▸ Given exercise
Put the entries below, from the one containing "common name: Orange-spotted flower moth" through the one containing "scientific name: Smilax bona-nox", into a two-column CSV with the headers field and value. Give one row per entry, with each field quoted and any line breaks turned into spaces.

[Dataset entries]
--- Start ---
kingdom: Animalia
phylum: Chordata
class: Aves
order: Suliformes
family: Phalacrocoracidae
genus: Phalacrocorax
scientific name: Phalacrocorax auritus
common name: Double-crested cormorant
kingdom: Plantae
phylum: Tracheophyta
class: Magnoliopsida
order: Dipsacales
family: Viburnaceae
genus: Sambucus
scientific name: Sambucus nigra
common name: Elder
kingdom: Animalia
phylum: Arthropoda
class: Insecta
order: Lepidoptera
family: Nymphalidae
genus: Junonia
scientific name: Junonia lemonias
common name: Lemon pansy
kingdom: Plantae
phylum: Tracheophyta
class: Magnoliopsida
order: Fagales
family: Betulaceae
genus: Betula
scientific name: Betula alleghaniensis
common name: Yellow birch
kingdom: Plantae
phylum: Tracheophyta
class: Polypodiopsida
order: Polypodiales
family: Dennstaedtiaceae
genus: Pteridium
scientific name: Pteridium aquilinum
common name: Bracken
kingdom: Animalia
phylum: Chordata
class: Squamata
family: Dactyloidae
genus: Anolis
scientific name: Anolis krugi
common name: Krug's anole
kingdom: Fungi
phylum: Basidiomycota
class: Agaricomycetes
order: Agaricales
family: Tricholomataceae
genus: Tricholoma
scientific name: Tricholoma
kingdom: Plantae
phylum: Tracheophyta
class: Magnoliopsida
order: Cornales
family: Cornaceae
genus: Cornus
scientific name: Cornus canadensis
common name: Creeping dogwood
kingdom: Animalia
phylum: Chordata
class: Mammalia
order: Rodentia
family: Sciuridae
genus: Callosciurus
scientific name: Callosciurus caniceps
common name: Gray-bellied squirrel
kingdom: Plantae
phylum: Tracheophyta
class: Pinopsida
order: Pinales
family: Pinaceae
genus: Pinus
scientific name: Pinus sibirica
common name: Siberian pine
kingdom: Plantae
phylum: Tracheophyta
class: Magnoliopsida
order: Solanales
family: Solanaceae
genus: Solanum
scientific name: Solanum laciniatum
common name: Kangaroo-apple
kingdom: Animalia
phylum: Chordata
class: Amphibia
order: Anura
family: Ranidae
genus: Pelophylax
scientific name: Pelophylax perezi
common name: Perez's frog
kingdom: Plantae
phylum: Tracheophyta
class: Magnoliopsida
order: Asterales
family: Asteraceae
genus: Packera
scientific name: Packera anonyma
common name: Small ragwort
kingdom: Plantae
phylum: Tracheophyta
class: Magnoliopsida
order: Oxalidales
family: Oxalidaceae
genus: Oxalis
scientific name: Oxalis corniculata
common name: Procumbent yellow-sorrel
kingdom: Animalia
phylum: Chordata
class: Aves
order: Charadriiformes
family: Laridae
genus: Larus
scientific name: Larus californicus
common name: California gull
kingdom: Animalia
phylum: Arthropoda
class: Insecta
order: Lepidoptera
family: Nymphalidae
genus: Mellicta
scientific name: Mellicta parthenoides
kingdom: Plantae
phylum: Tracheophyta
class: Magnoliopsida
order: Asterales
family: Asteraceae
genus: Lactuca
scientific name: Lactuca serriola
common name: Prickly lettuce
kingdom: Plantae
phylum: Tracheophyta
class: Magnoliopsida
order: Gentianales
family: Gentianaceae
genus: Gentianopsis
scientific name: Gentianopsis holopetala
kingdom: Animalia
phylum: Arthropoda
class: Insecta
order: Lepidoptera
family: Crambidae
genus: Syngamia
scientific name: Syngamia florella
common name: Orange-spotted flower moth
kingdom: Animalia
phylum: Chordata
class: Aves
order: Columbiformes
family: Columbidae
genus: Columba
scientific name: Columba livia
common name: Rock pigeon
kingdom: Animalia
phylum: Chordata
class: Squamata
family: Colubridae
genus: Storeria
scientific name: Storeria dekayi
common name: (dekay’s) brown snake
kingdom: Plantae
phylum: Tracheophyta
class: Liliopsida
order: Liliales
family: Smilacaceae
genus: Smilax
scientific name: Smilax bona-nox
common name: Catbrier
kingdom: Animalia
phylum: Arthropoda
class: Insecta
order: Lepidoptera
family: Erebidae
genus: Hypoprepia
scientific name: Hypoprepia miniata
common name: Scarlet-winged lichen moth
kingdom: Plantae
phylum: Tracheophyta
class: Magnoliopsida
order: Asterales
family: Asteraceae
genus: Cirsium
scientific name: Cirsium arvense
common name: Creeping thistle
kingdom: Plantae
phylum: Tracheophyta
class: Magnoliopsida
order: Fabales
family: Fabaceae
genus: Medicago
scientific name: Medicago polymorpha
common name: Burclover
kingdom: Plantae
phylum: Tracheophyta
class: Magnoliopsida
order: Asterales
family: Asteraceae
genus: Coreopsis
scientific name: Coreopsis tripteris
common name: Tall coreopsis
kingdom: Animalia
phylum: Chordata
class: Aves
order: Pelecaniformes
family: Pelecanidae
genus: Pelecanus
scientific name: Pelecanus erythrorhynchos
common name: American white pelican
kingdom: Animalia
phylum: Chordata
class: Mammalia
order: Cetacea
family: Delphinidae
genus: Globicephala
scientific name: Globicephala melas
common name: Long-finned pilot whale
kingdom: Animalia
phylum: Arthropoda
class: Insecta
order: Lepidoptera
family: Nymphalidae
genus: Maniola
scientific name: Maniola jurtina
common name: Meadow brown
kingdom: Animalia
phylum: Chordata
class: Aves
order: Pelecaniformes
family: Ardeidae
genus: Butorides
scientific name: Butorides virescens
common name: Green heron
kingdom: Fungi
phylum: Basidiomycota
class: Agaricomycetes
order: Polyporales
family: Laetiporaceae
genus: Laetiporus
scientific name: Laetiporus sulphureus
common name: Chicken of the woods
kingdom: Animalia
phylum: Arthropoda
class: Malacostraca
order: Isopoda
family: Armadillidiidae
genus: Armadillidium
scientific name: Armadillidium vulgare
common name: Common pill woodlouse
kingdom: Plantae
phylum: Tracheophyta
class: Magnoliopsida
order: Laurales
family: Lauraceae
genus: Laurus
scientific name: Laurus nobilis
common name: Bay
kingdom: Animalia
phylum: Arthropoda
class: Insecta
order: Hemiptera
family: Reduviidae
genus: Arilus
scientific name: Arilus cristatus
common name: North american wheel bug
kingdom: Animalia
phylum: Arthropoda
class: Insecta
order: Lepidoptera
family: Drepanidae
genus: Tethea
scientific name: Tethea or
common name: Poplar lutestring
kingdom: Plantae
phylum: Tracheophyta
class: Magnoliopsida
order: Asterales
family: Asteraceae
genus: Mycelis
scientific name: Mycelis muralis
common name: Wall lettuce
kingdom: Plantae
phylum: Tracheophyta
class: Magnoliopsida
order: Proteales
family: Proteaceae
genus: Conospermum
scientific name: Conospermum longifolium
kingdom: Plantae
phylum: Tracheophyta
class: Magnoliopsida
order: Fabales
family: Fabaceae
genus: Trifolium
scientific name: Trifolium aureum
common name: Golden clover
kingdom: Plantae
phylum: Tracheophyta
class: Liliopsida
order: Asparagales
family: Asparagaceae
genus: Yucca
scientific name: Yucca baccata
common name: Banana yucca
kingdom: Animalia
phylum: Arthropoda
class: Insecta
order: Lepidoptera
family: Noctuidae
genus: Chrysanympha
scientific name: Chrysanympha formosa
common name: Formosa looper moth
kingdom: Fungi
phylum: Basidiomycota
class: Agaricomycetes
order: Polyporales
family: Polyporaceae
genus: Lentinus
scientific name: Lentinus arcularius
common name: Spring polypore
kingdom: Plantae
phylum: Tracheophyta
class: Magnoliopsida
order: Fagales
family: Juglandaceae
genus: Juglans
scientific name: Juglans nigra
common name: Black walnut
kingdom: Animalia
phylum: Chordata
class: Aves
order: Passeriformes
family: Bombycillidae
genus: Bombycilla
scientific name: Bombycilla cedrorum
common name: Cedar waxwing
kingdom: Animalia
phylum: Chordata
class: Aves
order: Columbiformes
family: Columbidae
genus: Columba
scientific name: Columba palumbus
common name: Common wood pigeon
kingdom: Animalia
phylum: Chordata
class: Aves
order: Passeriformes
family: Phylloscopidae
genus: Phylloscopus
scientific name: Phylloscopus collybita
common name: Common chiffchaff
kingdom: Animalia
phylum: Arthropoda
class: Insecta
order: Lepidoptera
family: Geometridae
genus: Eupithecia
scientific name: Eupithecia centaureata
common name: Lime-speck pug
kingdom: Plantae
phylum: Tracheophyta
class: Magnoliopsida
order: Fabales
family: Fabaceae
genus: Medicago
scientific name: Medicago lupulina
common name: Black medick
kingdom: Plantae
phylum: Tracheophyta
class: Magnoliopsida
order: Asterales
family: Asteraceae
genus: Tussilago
--- End ---
▸ The output
field,value
"common name:","Orange-spotted flower moth"
"kingdom:","Animalia"
"phylum:","Chordata"
"class:","Aves"
"order:","Columbiformes"
"family:","Columbidae"
"genus:","Columba"
"scientific name:","Columba livia"
"common name:","Rock pigeon"
"kingdom:","Animalia"
"phylum:","Chordata"
"class:","Squamata"
"family:","Colubridae"
"genus:","Storeria"
"scientific name:","Storeria dekayi"
"common name:","(dekay’s) brown snake"
"kingdom:","Plantae"
"phylum:","Tracheophyta"
"class:","Liliopsida"
"order:","Liliales"
"family:","Smilacaceae"
"genus:","Smilax"
"scientific name:","Smilax bona-nox"